'Why? Cause I'm badass' he'd reply when asked 'and cause I'm way too lazy to iron my clothes, plus I tend to overpack my clothes-dryer and I always forget to empty it right away, so my clothes are normally WAY wrinkled'.
'Oh that makes sense' people would admit 'and then your name is John?' they'd query, naturally assuming a yes.
'Well no' he'd reply, gruff yet embarrassingly.
'Sorry Johnny' they'd concede.
'Well no, it's ah, Stu(cough)art, um Stu'
'Um, oookay, so why, um, do they call you Johnny Wrinkles?' They'd inquire.
'Look, I TOLD you, I don't like effin' ironing, I really, really don't like it!' He'd grunt impatiently.
'BUT WHY "JOHNNY"?' They'd demand frustrated.
'IT'S JUST A NICKNAME, A REALLY, REALLY COOL AND BADASS NICKNAME, THAT'S WAY BETTER THAN "OL' SCRUFFY SCABBY STU" SO STOP ASKING QUESTIONS, IT DOESN'T MATTER, NO ONE KNOWS WHERE NICKNAMES COME FROM, THEY JUST HAPPEN, STOP TRYING TO RUIN IT' he'd scream, voice crackling, tears welling in his now darting eyes.
'Ha ha ha, wow, you named yourself Johnny Wrinkles didn't you?' They'd say, as chuckles broke into genuine laughter while they walked away.
Soon after that they'd often get emails or Facebook messages from Stu.
Innocent at first.
'Listen, you haven't told anyone right? I'd really appreciate if you wouldn't' type things.
Then desperate.
'You never replied to my message, are you telling people? Please don't. I'm begging you. I'll do ANYTHING. I don't have a lot, but I could give you money, or, I don't know, I could do something for you? Anything, just ask' type messages.
Then threatening.
'I've been reading your Twitter, you're a liar too you know, you don't look sick at all, so I don't think you are "dying" to see the new Star Wars, so if you expose me then I'll expose you too' type stuff.

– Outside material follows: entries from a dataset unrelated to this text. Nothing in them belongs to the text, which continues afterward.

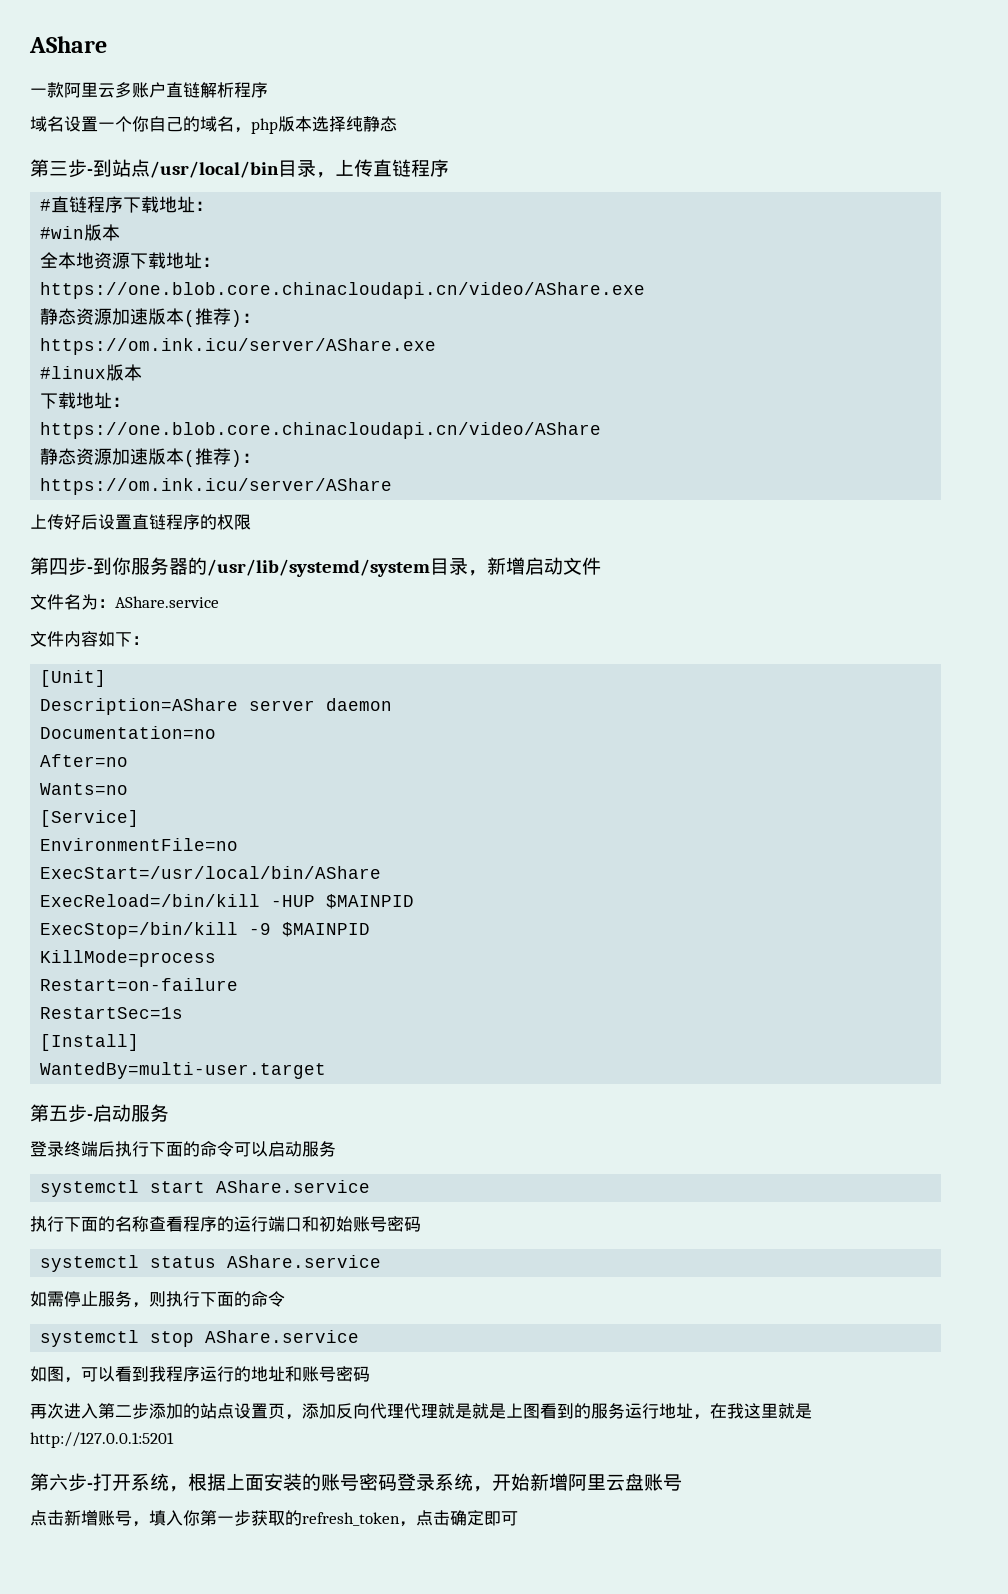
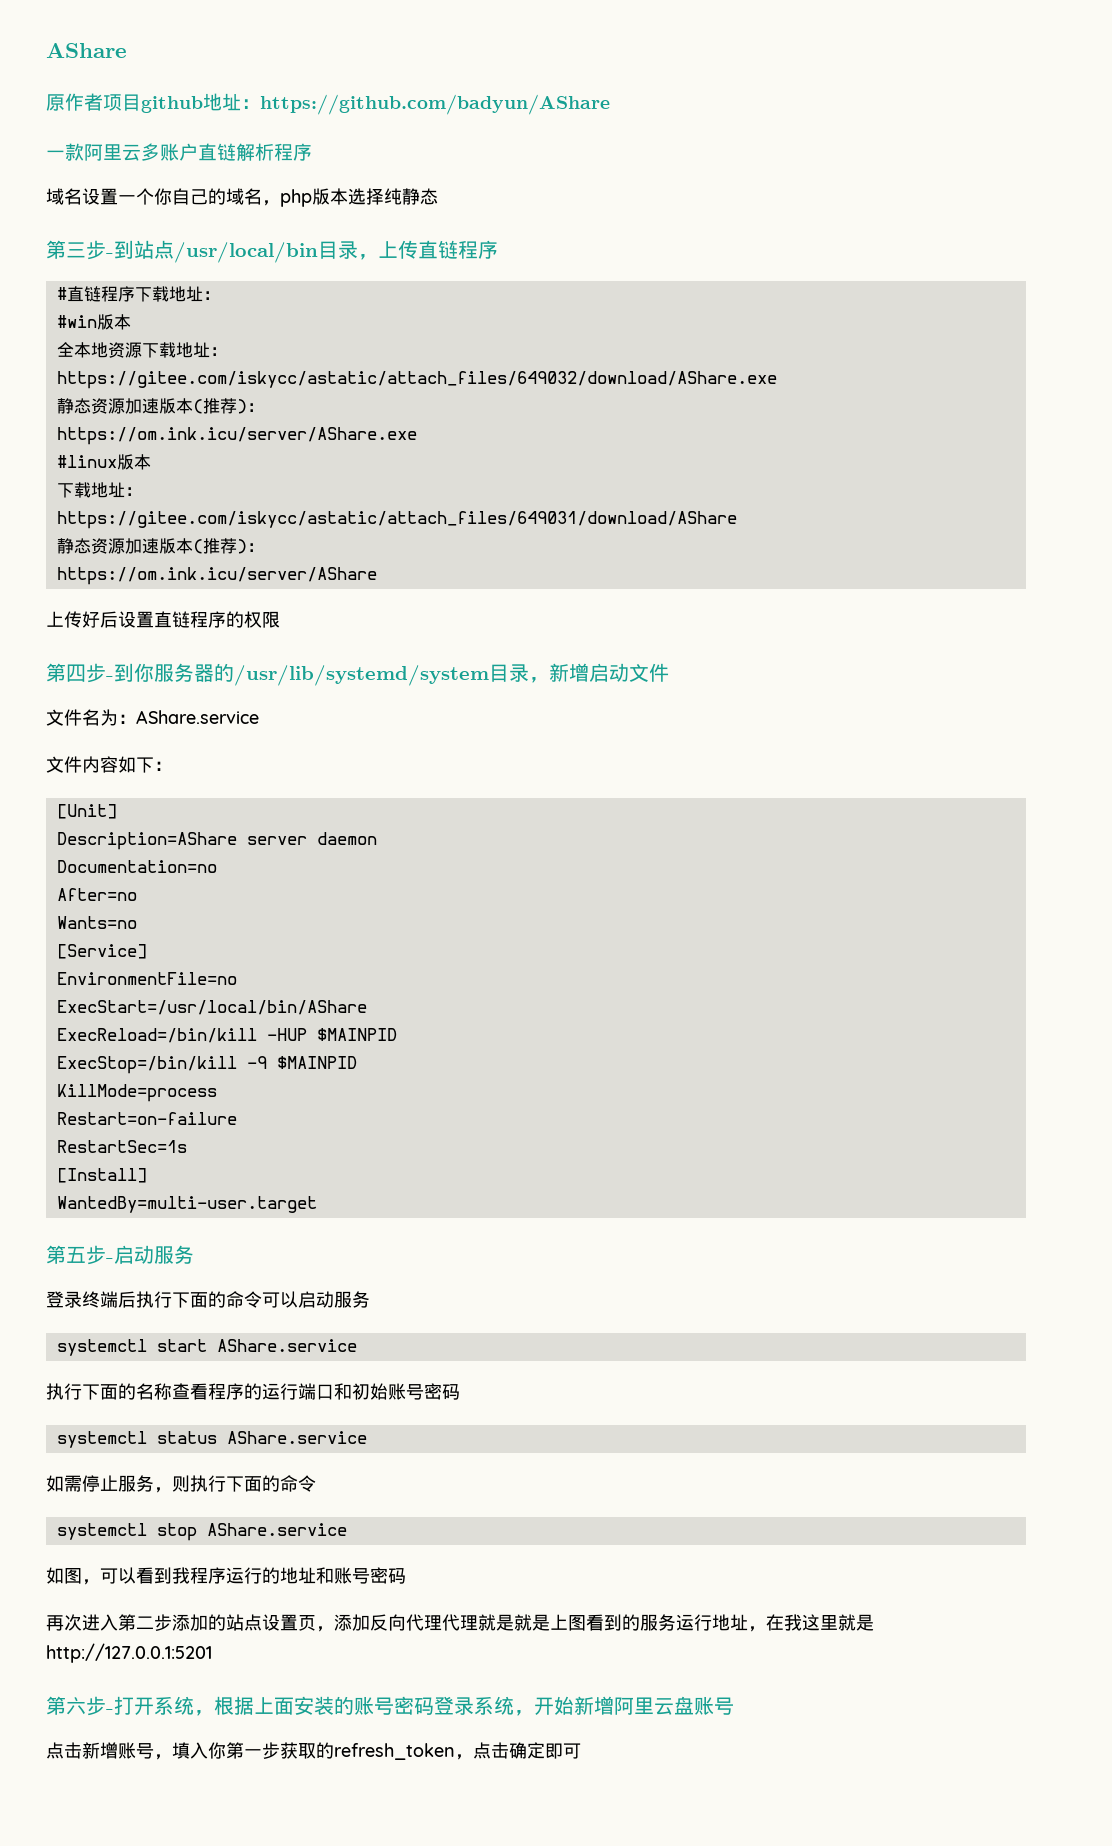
(107, 44) none -> [46,93,610,115] // 原作者项目github地址：https://github.com/badyun/AShare
[40,282,646,299] https://one.blob.core.chinacloudapi.cn/video/AShare.exe -> [56,371,777,389] https://gitee.com/iskycc/astatic/attach_files/649032/download/AShare.exe
[40,422,602,439] https://one.blob.core.chinacloudapi.cn/video/AShare -> [56,511,737,529] https://gitee.com/iskycc/astatic/attach_files/649031/download/AShare

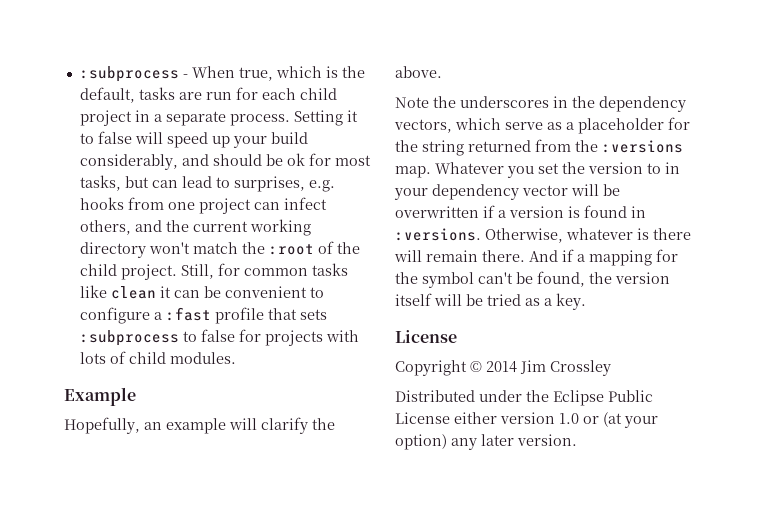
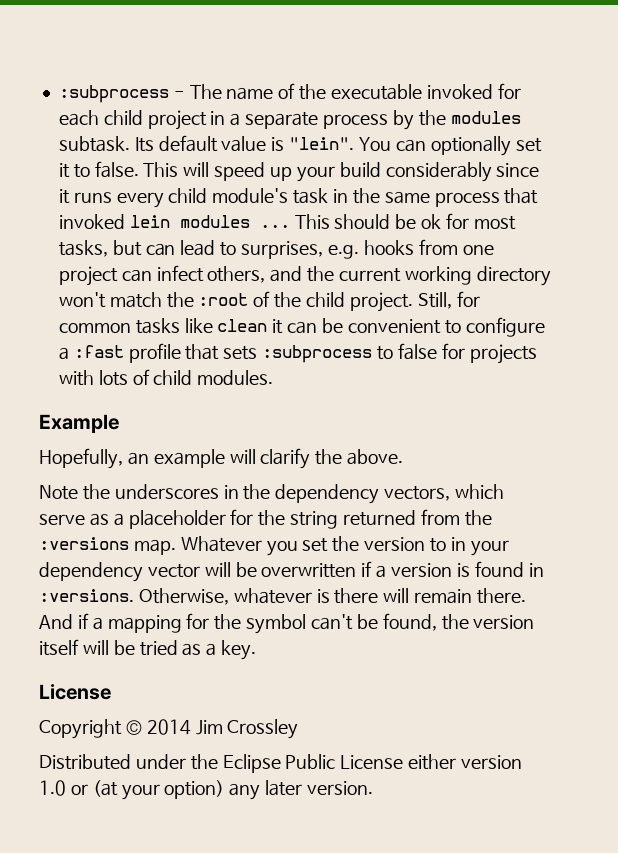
[191,66,365,81] [79,87,232,103] When true, which is the default, tasks are run -> [189,83,493,100] The name of the executable invoked
[229,110,358,126] [79,131,132,144] process. Setting it to false -> [322,110,521,130] [58,135,542,156] [58,161,179,178] process by the modules subtask. Its default value is "lein". You can optionally set it to false. This
[79,154,209,170] considerably, and -> [385,162,540,182] [58,188,539,208] [58,214,330,229] considerably since it runs every child module's task in the same process that invoked lein modules ... This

It'd be sad if it wasn't so creepy. Then again, there are up sides. I met 'Johnny Wrinkles' three years ago, and when he told me not to tell anyone, and offered 'I could do something for you' well I said I'd keep my mouth shut and said 'yes there is something you could do for me', and ahh, let's just say, I haven't ironed my own clothes ever since!
Oh, ha ha, might have given a wrong impression there, I'm not getting him to iron my clothes. I just wear them wrinkled, cause who gives a shit. No I'm just getting him to not tell anyone why some people seem to think my name is 'Biscuit Bob' now THAT'S a badass nickname.